Saturday, 6 February 2010

The best ideas always seem obvious afterwards

I've been trying not to mention things like this, but then I just stopped and thought... why?

I don't like blogs which seem to pimp other blogs in some kind of blog circle-jerk--which is an horrific image and I'm sorry to inflict it on you (erm, but apparently not sorry enough to go back an delete it)--but hey, when you've got a great resource, why keep it to yourself?

I'll just let the title and byline speak for itself:
How To Kill Your Imaginary Friends--a writer's guide to diseases and injuries, and how to use them effectively in fiction.

It's run by Dr Grasshopper, who is an actual real-life doctor earning his money saving lives.  That means he's got an amazingly hectic life and if you ask him a question, you might not get an answer before your deadline.  But hey, if it's a good question, you'll get an answer. 

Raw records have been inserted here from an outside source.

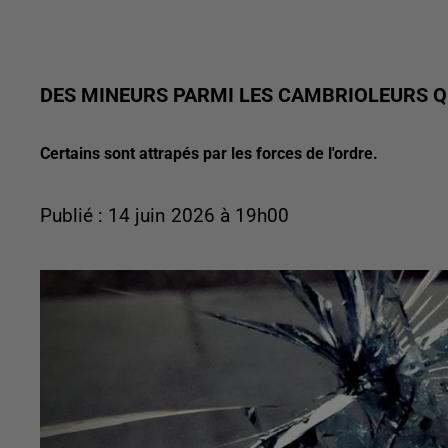
DES MINEURS PARMI LES CAMBRIOLEURS QU
Certains sont attrapés par les forces de l'ordre.
Publié : 14 juin 2026 à 19h00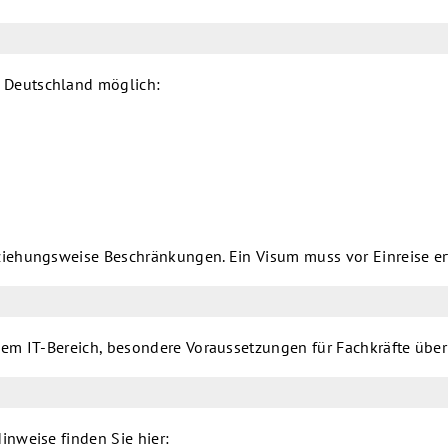
h Deutschland möglich:
ehungsweise Beschränkungen. Ein Visum muss vor Einreise erte
dem IT-Bereich, besondere Voraussetzungen für Fachkräfte üb
nweise finden Sie hier: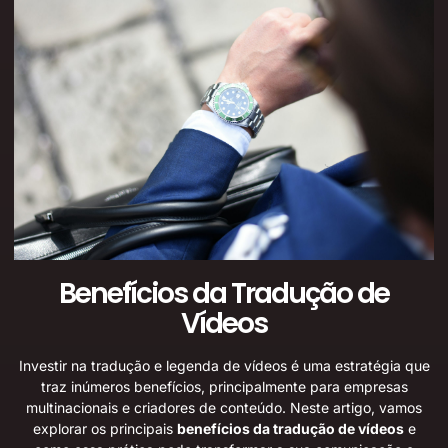
Benefícios da Tradução de
Vídeos
Investir na tradução e legenda de vídeos é uma estratégia que
traz inúmeros benefícios, principalmente para empresas
multinacionais e criadores de conteúdo. Neste artigo, vamos
explorar os principais
benefícios da tradução de vídeos
e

As someone with an unhealthy addiction to research, I have to be careful:  His posts tend to be to me what crack is to crack addicts. 

I mean, look at this:
Heme has a good affinity for oxygen for the purposes of oxygen transport: It binds oxygen tightly enough to carry it around, but loosely enough to let it go when it arrives at its proper destination. (This “oxygen + hemoglobin” combination is called “oxyhemoglobin.)

Enter carbon monoxide. Carbon monoxide is made up of one carbon atom and one oxygen atom. (The name tells you that, if you break it down.) Carbon monoxide also likes to bind to heme, in the same spot where oxygen likes to bind, right in the “pocket”.

Problem is, it binds WAY TOO TIGHTLY to the pocket, and is very difficult to release.

And that's why people die of carbon monoxide poisoning.  The molecules which make up our blood are able to hold onto oxygen just lose enough for us to exist.  And they hold onto other molecules far tighter.  Is there a more efficient system?  Could you use blood cells to transport tiny packets of molecules which hold data?  What would that feel like?  Why are our bodies seemingly looking for a chance to kill us?  Could you kill someone with carbon monoxide poisoning, and then oxygenate their blood to remove all traces of it?  What's so great about oxygen anyway--I mean, why do we need oxygen and not, I dunno, nitrogen?

One day, I'm just going to take a month of his posts and turn them into a story.  You know, just to get it out my system.